For instance, we can ask:
- *"what tokens are most important for the model to decide to predict the token 'game'"* (preceding token).
- *"what tokens does the token 'game' infer most"* (following token).

In [8]:
token = "girl"
idx = vocab[token]

preceding = vocab.tokenize(torch.topk(diag[0, idx], k=10).indices)
following = vocab.tokenize(torch.topk(diag[0, :, idx], k=10).indices)

pd.DataFrame(dict(preceding=preceding, self=[token]*10, following=following))
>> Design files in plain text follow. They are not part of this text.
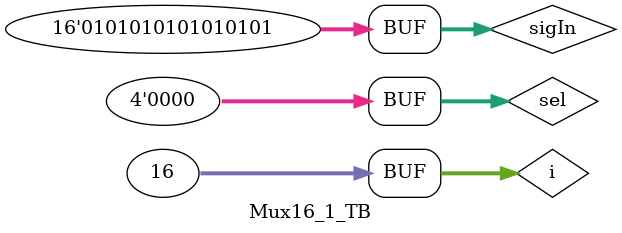
<source format=v>
`timescale 10ns/1ns
module Mux16_1_TB();
    reg[3:0] sel;
    reg[15:0] sigIn;
    wire sigOut;

    Mux16_1 uMux16_1 (.sel(sel),.sigIn(sigIn),.sigOut(sigOut));

    initial
    begin 
        sel=0;
        sigIn=16'h5555;
    end

    integer i;
    initial 
    begin
        for(i=0;i<16;i=i+1)
        begin
            #5 sel=sel+1;
        end
    end
endmodule
</source>
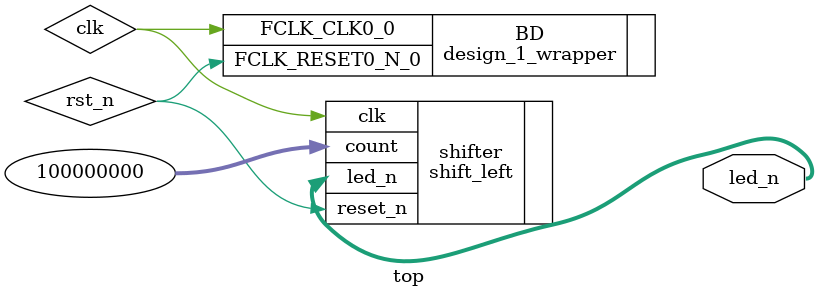
<source format=v>
`timescale 1ns / 1ps

module top(
    output wire [3:0] led_n
);

wire clk,rst_n;

design_1_wrapper
BD
(
    .FCLK_CLK0_0(clk),
    .FCLK_RESET0_N_0(rst_n)
);

//shift_right
shift_left
shifter
(
    .clk(clk),
    .reset_n(rst_n),
    .count(100000000),
    .led_n(led_n)
);


endmodule

</source>
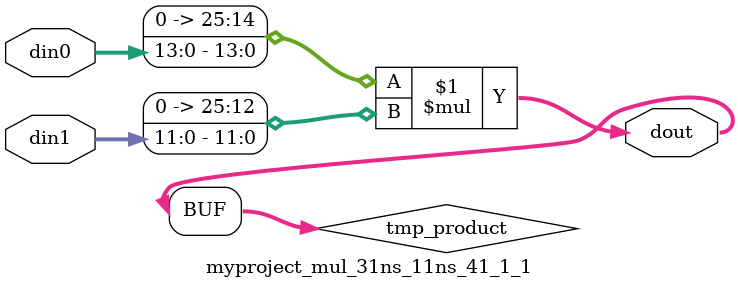
<source format=v>

`timescale 1 ns / 1 ps

  module myproject_mul_31ns_11ns_41_1_1(din0, din1, dout);
parameter ID = 1;
parameter NUM_STAGE = 0;
parameter din0_WIDTH = 14;
parameter din1_WIDTH = 12;
parameter dout_WIDTH = 26;

input [din0_WIDTH - 1 : 0] din0; 
input [din1_WIDTH - 1 : 0] din1; 
output [dout_WIDTH - 1 : 0] dout;

wire signed [dout_WIDTH - 1 : 0] tmp_product;










assign tmp_product = $signed({1'b0, din0}) * $signed({1'b0, din1});











assign dout = tmp_product;







endmodule

</source>
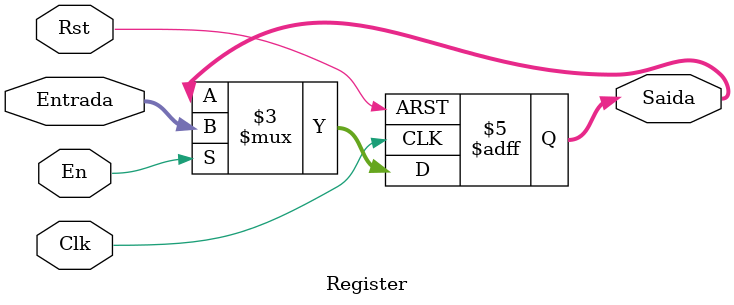
<source format=v>
module Register(Saida,Entrada,Clk,En,Rst);

	output reg[31:0] Saida;
	input[31:0] Entrada;
	input Clk, En, Rst;
	
	always @(posedge Clk or posedge Rst)begin//Talvez precise trocar o reset pra sincrono dependendo da FPGA escolhida
		if(Rst)begin
			Saida <= 32'd0;
		end
		else begin
			if(En)begin
				Saida <= Entrada;
			end
			else begin
				Saida <= Saida;
			end 
		end
	end

endmodule
//

</source>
Unnamed: 0,preceding,self,following
0,little,girl,named
1,bald,girl,##s
2,sweet,girl,'
3,kind,girl,called
4,each,girl,asked
5,rude,girl,saw
6,shy,girl,","
7,polite,girl,was
8,two,girl,came
9,clever,girl,who


Left and right are not related, this is simply a concise visualization. 

#### Articles

Something interesting to look at is if the model has learned to use correct articles. Let's study this a bit more in-depth.
We can do this quite simply by taking the weights for both for all subsequent tokens and plotting them together.

In [9]:
mask_non_words = torch.tensor([vocab.inv[idx][0].isalpha() for idx in range(len(vocab))])

vowels = ['a', 'e', 'i', 'o', 'u']

token = vocab.tokenize(torch.arange(len(vocab)))
df = pd.DataFrame(dict(x=diag[0, :, vocab["a"]].cpu(), y=diag[0, :, vocab["an"]].cpu(), token=token))
df = df[df.token.str[0].str.isalpha()]
df["guess"] = df.token.str[0].isin(vowels)

px.scatter(df, x="x", y="y", hover_name="token", color="guess", labels=dict(x="a", y="an")).show()

The result isn't as clean as I'd hoped but it seems that the model simply generally has a strong bias towards picking 'a' which is sensible. If you hover over most tokens, it's clear why it's "unsure" about some of them, a proper filtering of verbs and such will probably improve the separation. Alos, I'd assume this becomes more clear as models improve.

## Token Interactions
Until now, we've only looked at the direct path. This is fine, but the MLP encodes so much more information than (input output)-pairs. Specifically, it actually encodes (input, input, output)-triplets, being one of the reasons for its effectiveness.

So, in essence, until now, we've just looked at token interactions with itself. This reduces the UBE tensor to a matrix, which we can study. Now, we will perform another reduction, by just taking the first dimension of the UBE tensor, which means that we will get the input-input interactions for a certain token.

In [10]:
idx = vocab["boy"]
inter = model.ube.interaction(idx, residual=True).cpu()[0]

topk = torch.topk(inter.tril().flatten(), k=25)
input1, input2 = torch.unravel_index(topk.indices, inter.size())
pd.DataFrame(dict(input1=vocab.tokenize(input1), input2=vocab.tokenize(input2), value=topk.values.cpu()))

Unnamed: 0,input1,input2,value
0,little,little,2.966776
1,bigger,the,2.335706
2,a,a,2.300054
3,##ma,out,2.213748
4,aw,came,2.21109
5,dull,the,2.206932
6,realized,the,2.184559
7,un,ran,2.143701
8,smaller,the,2.122864
9,tea,arri,2.121422


This will mostly become useful once we introduce some additional inspection techniques in later attention layers.